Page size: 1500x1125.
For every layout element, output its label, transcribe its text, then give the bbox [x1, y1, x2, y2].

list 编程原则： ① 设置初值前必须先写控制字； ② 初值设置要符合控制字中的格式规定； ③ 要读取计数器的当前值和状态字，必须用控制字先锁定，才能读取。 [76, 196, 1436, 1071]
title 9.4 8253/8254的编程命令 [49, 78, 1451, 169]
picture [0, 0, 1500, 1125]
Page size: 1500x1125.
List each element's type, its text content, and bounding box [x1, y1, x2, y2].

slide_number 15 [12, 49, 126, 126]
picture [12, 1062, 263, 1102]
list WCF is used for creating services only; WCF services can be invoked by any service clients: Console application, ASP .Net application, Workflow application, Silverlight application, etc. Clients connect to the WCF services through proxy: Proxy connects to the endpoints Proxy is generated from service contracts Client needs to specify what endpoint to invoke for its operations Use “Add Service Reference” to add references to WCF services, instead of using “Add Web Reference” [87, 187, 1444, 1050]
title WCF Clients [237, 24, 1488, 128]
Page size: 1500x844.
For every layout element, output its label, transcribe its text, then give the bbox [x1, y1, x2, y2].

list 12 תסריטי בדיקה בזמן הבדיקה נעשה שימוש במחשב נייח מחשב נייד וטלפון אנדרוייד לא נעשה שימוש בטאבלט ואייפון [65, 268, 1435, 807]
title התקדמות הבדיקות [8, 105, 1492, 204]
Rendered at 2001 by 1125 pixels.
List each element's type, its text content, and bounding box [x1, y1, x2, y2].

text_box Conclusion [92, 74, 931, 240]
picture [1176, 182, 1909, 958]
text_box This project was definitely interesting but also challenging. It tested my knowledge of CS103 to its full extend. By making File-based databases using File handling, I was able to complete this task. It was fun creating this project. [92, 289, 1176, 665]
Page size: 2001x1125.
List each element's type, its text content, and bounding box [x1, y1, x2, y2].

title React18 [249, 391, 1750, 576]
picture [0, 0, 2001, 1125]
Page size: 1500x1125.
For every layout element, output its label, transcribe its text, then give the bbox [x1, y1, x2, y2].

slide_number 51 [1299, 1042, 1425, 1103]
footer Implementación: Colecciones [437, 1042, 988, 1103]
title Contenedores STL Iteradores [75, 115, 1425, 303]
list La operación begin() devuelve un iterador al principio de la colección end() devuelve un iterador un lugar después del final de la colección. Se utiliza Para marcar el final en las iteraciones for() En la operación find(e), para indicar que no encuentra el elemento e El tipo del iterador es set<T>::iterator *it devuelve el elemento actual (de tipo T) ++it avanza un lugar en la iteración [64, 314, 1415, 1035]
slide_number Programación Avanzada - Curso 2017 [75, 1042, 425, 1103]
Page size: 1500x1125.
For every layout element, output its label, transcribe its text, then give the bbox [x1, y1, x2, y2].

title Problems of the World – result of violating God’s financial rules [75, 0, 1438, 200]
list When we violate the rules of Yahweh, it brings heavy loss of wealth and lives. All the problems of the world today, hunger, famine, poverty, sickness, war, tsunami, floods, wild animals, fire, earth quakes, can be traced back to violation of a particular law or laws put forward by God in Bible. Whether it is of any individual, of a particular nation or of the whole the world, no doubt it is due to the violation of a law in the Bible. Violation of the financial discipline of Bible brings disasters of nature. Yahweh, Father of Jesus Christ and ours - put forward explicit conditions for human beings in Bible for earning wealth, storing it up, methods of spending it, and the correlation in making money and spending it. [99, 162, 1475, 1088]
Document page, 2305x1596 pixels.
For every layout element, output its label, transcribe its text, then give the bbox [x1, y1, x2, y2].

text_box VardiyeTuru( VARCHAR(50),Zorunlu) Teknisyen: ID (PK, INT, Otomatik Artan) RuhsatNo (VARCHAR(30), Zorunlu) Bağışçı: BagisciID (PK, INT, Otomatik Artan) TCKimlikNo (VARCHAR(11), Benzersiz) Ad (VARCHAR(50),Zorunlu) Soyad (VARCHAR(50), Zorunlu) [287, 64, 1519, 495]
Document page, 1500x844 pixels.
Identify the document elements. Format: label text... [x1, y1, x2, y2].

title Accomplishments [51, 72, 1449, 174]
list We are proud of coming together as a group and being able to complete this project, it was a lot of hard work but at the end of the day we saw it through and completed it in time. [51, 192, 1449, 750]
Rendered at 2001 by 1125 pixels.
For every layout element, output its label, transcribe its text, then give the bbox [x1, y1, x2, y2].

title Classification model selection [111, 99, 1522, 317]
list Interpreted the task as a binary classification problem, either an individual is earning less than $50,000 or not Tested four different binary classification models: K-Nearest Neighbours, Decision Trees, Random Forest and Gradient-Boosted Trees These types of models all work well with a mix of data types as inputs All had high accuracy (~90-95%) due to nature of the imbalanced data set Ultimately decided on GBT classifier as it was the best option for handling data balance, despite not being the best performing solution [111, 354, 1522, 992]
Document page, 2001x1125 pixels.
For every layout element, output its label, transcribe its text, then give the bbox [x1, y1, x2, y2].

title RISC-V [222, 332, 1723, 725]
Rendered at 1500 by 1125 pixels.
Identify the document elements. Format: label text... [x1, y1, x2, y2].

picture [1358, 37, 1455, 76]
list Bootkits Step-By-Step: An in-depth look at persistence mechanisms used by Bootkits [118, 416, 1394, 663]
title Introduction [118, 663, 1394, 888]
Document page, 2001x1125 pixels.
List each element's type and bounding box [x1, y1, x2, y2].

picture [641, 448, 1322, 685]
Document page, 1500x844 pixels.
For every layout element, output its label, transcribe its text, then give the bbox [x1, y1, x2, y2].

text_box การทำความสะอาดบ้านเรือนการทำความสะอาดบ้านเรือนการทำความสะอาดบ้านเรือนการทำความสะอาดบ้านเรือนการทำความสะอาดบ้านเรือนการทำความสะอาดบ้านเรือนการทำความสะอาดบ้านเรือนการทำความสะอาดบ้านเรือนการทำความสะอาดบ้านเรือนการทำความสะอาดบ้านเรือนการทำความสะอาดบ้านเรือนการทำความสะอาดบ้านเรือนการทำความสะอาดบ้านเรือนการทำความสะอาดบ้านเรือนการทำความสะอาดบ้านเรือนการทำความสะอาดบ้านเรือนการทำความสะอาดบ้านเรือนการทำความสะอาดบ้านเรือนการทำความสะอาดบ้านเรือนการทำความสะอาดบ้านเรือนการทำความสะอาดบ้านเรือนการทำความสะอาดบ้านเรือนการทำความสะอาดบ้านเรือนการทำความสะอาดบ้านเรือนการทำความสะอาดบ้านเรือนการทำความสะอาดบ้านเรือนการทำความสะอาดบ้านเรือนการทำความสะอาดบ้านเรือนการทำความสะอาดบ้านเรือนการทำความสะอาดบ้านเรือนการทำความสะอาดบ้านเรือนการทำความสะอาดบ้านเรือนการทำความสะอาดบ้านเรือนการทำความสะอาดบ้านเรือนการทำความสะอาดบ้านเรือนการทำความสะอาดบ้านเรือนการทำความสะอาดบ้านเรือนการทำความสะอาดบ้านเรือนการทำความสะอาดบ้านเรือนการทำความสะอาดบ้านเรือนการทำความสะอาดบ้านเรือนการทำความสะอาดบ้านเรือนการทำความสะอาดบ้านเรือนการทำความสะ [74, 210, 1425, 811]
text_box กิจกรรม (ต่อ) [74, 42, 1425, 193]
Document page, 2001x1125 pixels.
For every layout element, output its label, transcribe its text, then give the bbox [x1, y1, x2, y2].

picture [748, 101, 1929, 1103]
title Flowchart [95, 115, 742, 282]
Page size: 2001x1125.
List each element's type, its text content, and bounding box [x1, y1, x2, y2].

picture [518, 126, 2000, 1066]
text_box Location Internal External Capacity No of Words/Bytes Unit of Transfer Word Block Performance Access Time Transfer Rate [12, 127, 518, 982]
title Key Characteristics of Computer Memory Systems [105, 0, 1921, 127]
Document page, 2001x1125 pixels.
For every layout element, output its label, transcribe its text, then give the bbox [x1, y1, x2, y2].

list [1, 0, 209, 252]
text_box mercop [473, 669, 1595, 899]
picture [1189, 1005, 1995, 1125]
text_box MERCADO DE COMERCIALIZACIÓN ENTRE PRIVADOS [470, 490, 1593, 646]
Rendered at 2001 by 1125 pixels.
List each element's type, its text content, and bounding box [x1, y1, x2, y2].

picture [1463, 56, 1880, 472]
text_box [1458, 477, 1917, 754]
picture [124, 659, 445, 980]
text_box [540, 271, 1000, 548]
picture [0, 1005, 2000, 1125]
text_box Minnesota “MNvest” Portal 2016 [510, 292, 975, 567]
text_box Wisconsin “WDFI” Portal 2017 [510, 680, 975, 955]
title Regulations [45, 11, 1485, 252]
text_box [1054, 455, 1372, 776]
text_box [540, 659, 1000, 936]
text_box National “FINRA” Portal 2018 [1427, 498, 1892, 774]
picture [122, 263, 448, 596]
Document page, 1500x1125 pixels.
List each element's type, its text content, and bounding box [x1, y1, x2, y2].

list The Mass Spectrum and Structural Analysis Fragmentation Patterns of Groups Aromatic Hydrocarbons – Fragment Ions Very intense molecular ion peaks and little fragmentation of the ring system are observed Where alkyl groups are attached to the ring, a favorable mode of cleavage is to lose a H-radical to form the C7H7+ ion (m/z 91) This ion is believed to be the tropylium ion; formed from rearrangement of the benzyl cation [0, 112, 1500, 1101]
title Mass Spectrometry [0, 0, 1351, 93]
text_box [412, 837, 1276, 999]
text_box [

___

Job item: Copy the records above exactly, please, but only from the first line through the line containing "Page size: 1500x844.".

Answer for this exercise:
Page size: 1500x1125.
For every layout element, output its label, transcribe its text, then give the bbox [x1, y1, x2, y2].

list 编程原则： ① 设置初值前必须先写控制字； ② 初值设置要符合控制字中的格式规定； ③ 要读取计数器的当前值和状态字，必须用控制字先锁定，才能读取。 [76, 196, 1436, 1071]
title 9.4 8253/8254的编程命令 [49, 78, 1451, 169]
picture [0, 0, 1500, 1125]
Page size: 1500x1125.
List each element's type, its text content, and bounding box [x1, y1, x2, y2].

slide_number 15 [12, 49, 126, 126]
picture [12, 1062, 263, 1102]
list WCF is used for creating services only; WCF services can be invoked by any service clients: Console application, ASP .Net application, Workflow application, Silverlight application, etc. Clients connect to the WCF services through proxy: Proxy connects to the endpoints Proxy is generated from service contracts Client needs to specify what endpoint to invoke for its operations Use “Add Service Reference” to add references to WCF services, instead of using “Add Web Reference” [87, 187, 1444, 1050]
title WCF Clients [237, 24, 1488, 128]
Page size: 1500x844.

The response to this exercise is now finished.